CoinTracking's tax report system received a significant upgrade with improved performance and several new functionalities:

  • Faster data calculation

  • Inclusion of margin, futures, and derivative transactions in the Capital Gains Report

  • Improved ‘Best Prices’ method using market volume to calculate coin-to-coin trades

  • Smarter same-second transaction handling to minimize taxable gains

  • Fully automated depot separation

  • Optimized logic for HMRC, AVCO, and ACB reports

  • Schedule D, Schedule 1, and Form 1040 exports included in all Form 8949 PDFs


Questions and Answers About the New Reports

Why do I see different results compared to the old tax reports?
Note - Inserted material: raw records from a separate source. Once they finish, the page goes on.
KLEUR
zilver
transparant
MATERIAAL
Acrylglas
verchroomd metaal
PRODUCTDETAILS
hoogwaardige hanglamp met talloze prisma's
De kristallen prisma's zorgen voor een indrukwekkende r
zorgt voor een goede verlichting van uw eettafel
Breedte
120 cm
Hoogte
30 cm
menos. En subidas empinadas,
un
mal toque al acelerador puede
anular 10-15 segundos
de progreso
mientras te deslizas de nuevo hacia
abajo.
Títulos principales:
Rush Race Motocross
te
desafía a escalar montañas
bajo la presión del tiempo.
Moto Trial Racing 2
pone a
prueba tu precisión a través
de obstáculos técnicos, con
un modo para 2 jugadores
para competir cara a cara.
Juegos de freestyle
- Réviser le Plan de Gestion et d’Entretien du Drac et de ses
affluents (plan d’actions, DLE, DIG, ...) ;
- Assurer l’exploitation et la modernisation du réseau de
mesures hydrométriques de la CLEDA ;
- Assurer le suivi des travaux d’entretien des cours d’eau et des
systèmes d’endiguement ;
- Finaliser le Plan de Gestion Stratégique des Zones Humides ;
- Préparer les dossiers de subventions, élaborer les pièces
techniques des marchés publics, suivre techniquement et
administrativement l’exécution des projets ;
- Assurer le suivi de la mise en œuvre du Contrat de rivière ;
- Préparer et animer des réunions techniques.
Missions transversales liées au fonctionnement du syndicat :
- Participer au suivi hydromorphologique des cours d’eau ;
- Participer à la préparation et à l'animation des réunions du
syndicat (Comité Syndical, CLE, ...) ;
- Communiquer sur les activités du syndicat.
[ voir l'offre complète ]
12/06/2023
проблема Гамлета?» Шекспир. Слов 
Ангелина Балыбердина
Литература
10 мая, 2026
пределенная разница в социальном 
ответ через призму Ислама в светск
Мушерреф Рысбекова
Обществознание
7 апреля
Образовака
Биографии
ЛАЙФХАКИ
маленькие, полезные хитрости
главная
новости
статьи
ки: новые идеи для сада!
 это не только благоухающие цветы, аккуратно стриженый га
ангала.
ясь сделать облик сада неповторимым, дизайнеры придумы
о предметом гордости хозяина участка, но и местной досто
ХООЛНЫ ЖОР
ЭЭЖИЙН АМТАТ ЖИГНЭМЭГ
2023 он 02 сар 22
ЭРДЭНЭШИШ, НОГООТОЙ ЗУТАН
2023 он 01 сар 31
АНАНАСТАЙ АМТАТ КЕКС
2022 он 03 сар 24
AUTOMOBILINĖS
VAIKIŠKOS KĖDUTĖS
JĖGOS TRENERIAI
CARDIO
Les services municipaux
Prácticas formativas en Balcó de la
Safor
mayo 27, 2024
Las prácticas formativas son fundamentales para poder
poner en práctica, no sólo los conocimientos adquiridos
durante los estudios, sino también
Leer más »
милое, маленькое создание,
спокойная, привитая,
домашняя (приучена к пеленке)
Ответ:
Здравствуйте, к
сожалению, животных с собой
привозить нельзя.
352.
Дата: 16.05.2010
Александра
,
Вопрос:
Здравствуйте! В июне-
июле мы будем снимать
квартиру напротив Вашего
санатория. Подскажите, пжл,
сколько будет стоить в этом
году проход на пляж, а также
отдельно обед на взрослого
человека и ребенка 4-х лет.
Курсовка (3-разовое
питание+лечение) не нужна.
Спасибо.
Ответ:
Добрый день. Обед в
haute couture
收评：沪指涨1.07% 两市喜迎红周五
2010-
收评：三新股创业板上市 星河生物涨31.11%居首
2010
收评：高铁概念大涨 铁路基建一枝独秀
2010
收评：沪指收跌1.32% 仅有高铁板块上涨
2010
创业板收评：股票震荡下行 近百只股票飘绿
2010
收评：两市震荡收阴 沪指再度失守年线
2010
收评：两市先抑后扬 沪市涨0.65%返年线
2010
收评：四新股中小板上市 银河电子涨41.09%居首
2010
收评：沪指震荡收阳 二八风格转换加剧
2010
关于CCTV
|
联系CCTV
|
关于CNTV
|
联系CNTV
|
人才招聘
  • Fees now reduce purchase pools. Transaction fees for deposits and withdrawals are deducted when calculating cost basis, which may slightly affect gains/losses.

  • Purchase pools may be grouped. Multiple purchase entries can now be merged into one pool. The number of pools used will be displayed in the report.

  • Improved price resolution. The new ‘Best Prices’ method prioritizes coins by market cap after fiat, leading to more accurate conversions.

  • More accurate historical transactions. If additional data was imported since your last report, it could shift purchase pool allocations.

  • Report differences due to trade changes. Any recent trade edits, deletions, or warning removals will affect the outcome.


Why are there more warnings when I use depot separation?

Depot separation (lot separation by wallet) requires explicit deposit and withdrawal entries. If any are missing, it will cause empty purchase pools and tax warnings.

Example Without Deposits/Withdrawals:

  • Jan 1: Buy 1 BTC at Kraken

  • Jan 2: Buy 1 BTC at Kraken

  • Jan 3: Buy 1 BTC at Poloniex

  • Jan 4: Sell 1 BTC at Poloniex

Without depot separation: sale attributed to Kraken (Jan 1)
 With depot separation: sale attributed to Poloniex (Jan 3)

Example With Deposits/Withdrawals:

  • Jan 1–3: Same buys

  • Jan 4: Withdraw 1 BTC from Kraken (with 0.01 BTC fee)

  • Jan 4: Deposit 0.99 BTC to Poloniex

  • Jan 5: Sell 1.99 BTC at Poloniex

Without depot separation: sale from Kraken purchase pool
 With depot separation: split sale—0.99 BTC from Kraken (transferred) and 1 BTC from Poloniex


Summary

These updates enhance accuracy and reporting compliance across jurisdictions. If discrepancies arise, check for:

  • Missing deposits or withdrawals

  • Changes in historical trades

  • Fee handling and coin valuation differences

For best results, always review the detailed view in your tax report and ensure all wallet movements are properly accounted for.